What you will do –
Give the number of lines in the records below that contain the word "China", and nothing more.

----------

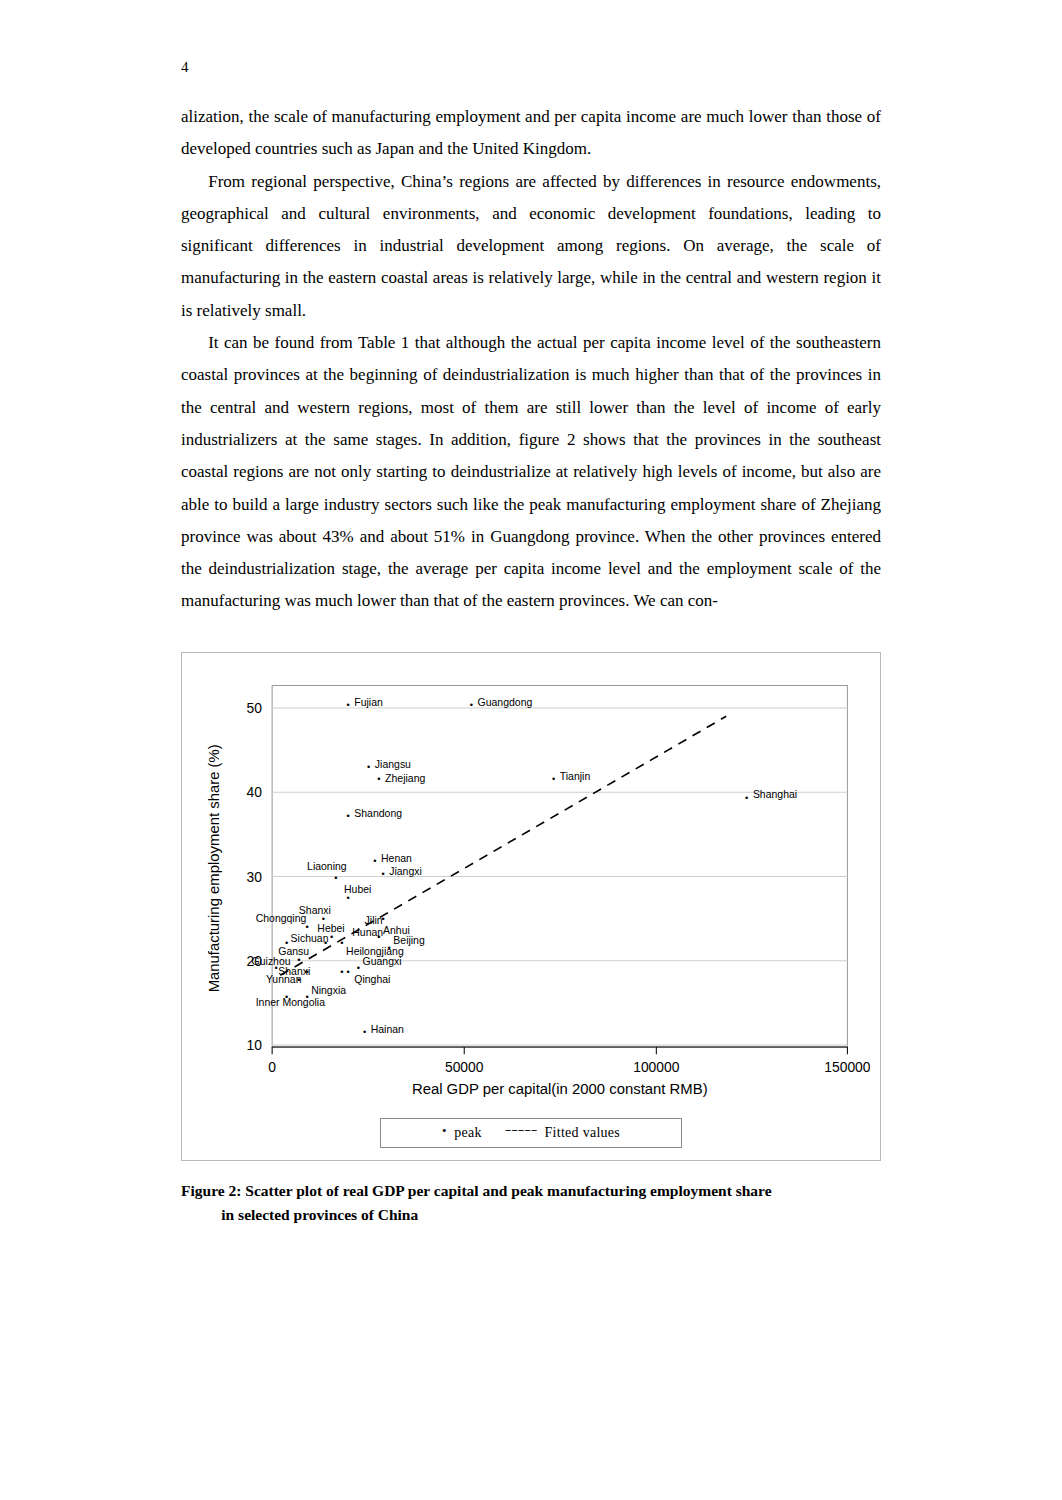4
alization, the scale of manufacturing employment and per capita income are much lower than those of developed countries such as Japan and the United Kingdom.
From regional perspective, China’s regions are affected by differences in resource endowments, geographical and cultural environments, and economic development foundations, leading to significant differences in industrial development among regions. On average, the scale of manufacturing in the eastern coastal areas is relatively large, while in the central and western region it is relatively small.
It can be found from Table 1 that although the actual per capita income level of the southeastern coastal provinces at the beginning of deindustrialization is much higher than that of the provinces in the central and western regions, most of them are still lower than the level of income of early industrializers at the same stages. In addition, figure 2 shows that the provinces in the southeast coastal regions are not only starting to deindustrialize at relatively high levels of income, but also are able to build a large industry sectors such like the peak manufacturing employment share of Zhejiang province was about 43% and about 51% in Guangdong province. When the other provinces entered the deindustrialization stage, the average per capita income level and the employment scale of the manufacturing was much lower than that of the eastern provinces. We can con-
50 40 30 20 10 Manufacturing employment share (%) 0 50000 100000 150000 Real GDP per capital(in 2000 constant RMB) • Fujian • Guangdong • Jiangsu • Zhejiang • Tianjin • Shanghai • Shandong • Henan • Jiangxi Liaoning • Hubei • Shanxi • Chongqing • Jilin • Anhui • Hebei • Hunan Beijing • Sichuan • • • Heilongjiang Gansu • Guangxi • Guizhou • Shanxi • • • Qinghai Yunnan • Ningxia • Inner Mongolia • • Hainan
• peak ––––– Fitted values
Figure 2: Scatter plot of real GDP per capital and peak manufacturing employment share in selected provinces of China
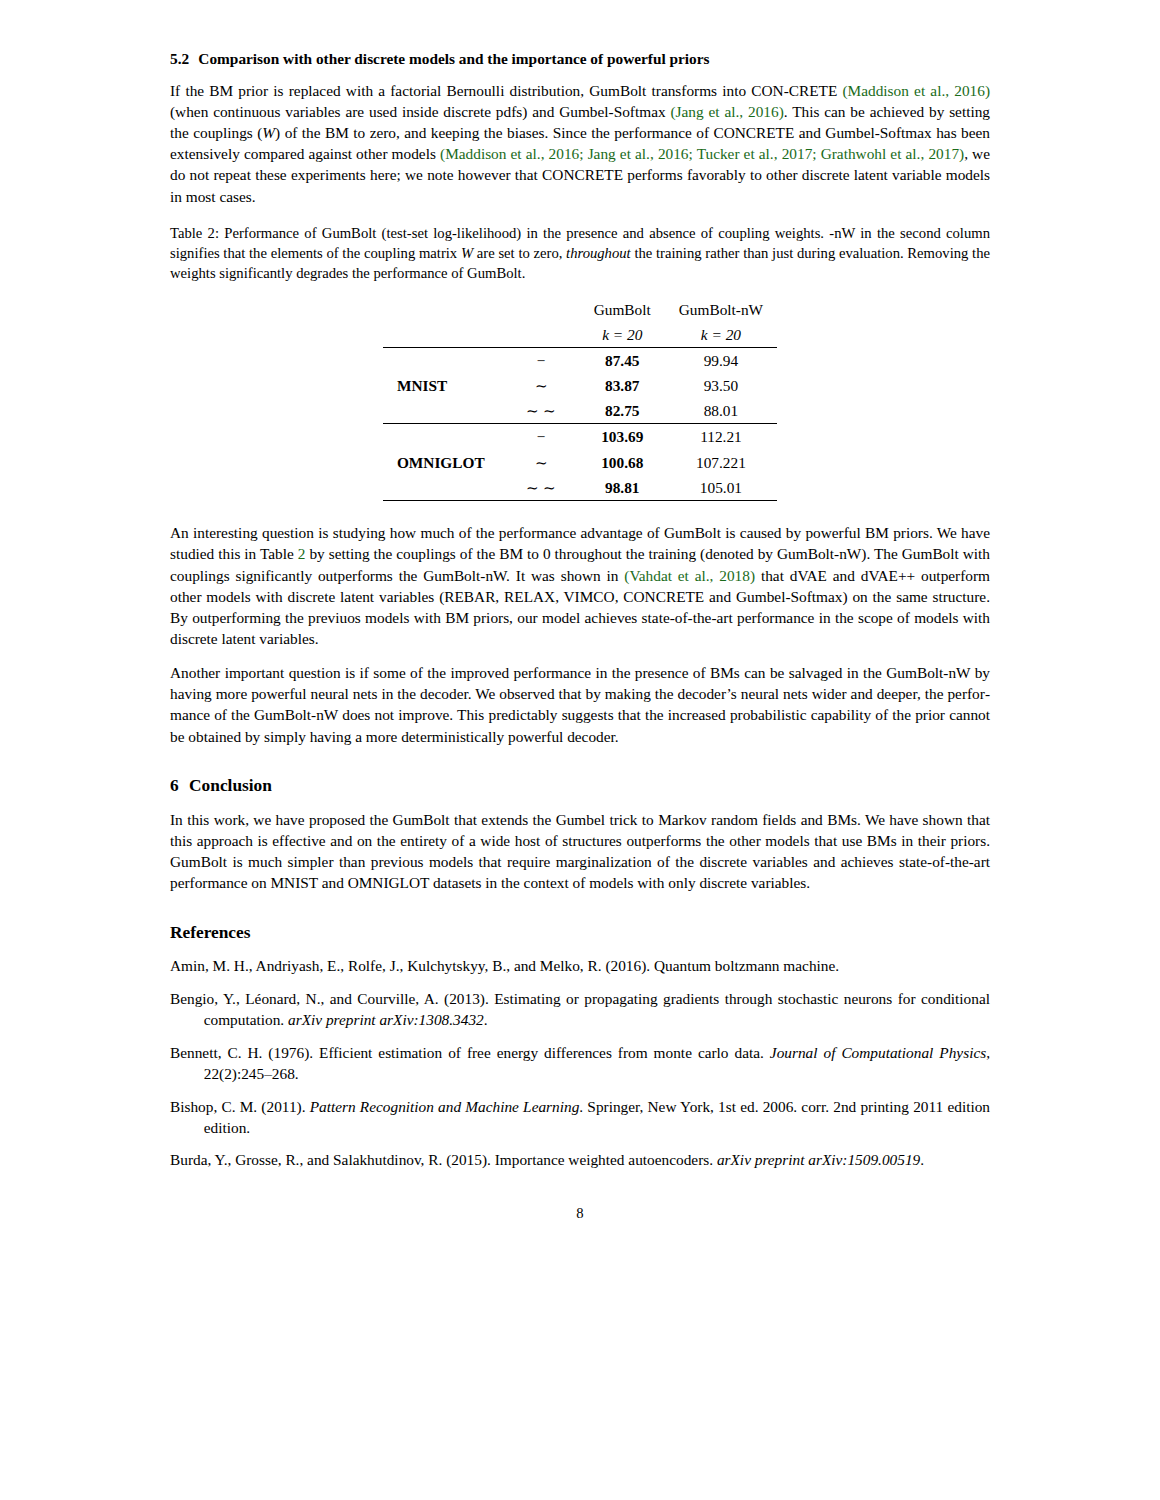5.2 Comparison with other discrete models and the importance of powerful priors
If the BM prior is replaced with a factorial Bernoulli distribution, GumBolt transforms into CON-CRETE (Maddison et al., 2016) (when continuous variables are used inside discrete pdfs) and Gumbel-Softmax (Jang et al., 2016). This can be achieved by setting the couplings (W) of the BM to zero, and keeping the biases. Since the performance of CONCRETE and Gumbel-Softmax has been extensively compared against other models (Maddison et al., 2016; Jang et al., 2016; Tucker et al., 2017; Grathwohl et al., 2017), we do not repeat these experiments here; we note however that CONCRETE performs favorably to other discrete latent variable models in most cases.
Table 2: Performance of GumBolt (test-set log-likelihood) in the presence and absence of coupling weights. -nW in the second column signifies that the elements of the coupling matrix W are set to zero, throughout the training rather than just during evaluation. Removing the weights significantly degrades the performance of GumBolt.
| | | GumBolt | GumBolt-nW |
| | | k = 20 | k = 20 |
| | − | 87.45 | 99.94 |
| MNIST | ∼ | 83.87 | 93.50 |
| | ∼ ∼ | 82.75 | 88.01 |
| | − | 103.69 | 112.21 |
| OMNIGLOT | ∼ | 100.68 | 107.221 |
| | ∼ ∼ | 98.81 | 105.01 |
An interesting question is studying how much of the performance advantage of GumBolt is caused by powerful BM priors. We have studied this in Table 2 by setting the couplings of the BM to 0 throughout the training (denoted by GumBolt-nW). The GumBolt with couplings significantly outperforms the GumBolt-nW. It was shown in (Vahdat et al., 2018) that dVAE and dVAE++ outperform other models with discrete latent variables (REBAR, RELAX, VIMCO, CONCRETE and Gumbel-Softmax) on the same structure. By outperforming the previuos models with BM priors, our model achieves state-of-the-art performance in the scope of models with discrete latent variables.
Another important question is if some of the improved performance in the presence of BMs can be salvaged in the GumBolt-nW by having more powerful neural nets in the decoder. We observed that by making the decoder’s neural nets wider and deeper, the performance of the GumBolt-nW does not improve. This predictably suggests that the increased probabilistic capability of the prior cannot be obtained by simply having a more deterministically powerful decoder.
6 Conclusion
In this work, we have proposed the GumBolt that extends the Gumbel trick to Markov random fields and BMs. We have shown that this approach is effective and on the entirety of a wide host of structures outperforms the other models that use BMs in their priors. GumBolt is much simpler than previous models that require marginalization of the discrete variables and achieves state-of-the-art performance on MNIST and OMNIGLOT datasets in the context of models with only discrete variables.
References
Amin, M. H., Andriyash, E., Rolfe, J., Kulchytskyy, B., and Melko, R. (2016). Quantum boltzmann machine.
Bengio, Y., Léonard, N., and Courville, A. (2013). Estimating or propagating gradients through stochastic neurons for conditional computation. arXiv preprint arXiv:1308.3432.
Bennett, C. H. (1976). Efficient estimation of free energy differences from monte carlo data. Journal of Computational Physics, 22(2):245–268.
Bishop, C. M. (2011). Pattern Recognition and Machine Learning. Springer, New York, 1st ed. 2006. corr. 2nd printing 2011 edition edition.
Burda, Y., Grosse, R., and Salakhutdinov, R. (2015). Importance weighted autoencoders. arXiv preprint arXiv:1509.00519.
8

----------

Exercise result –
2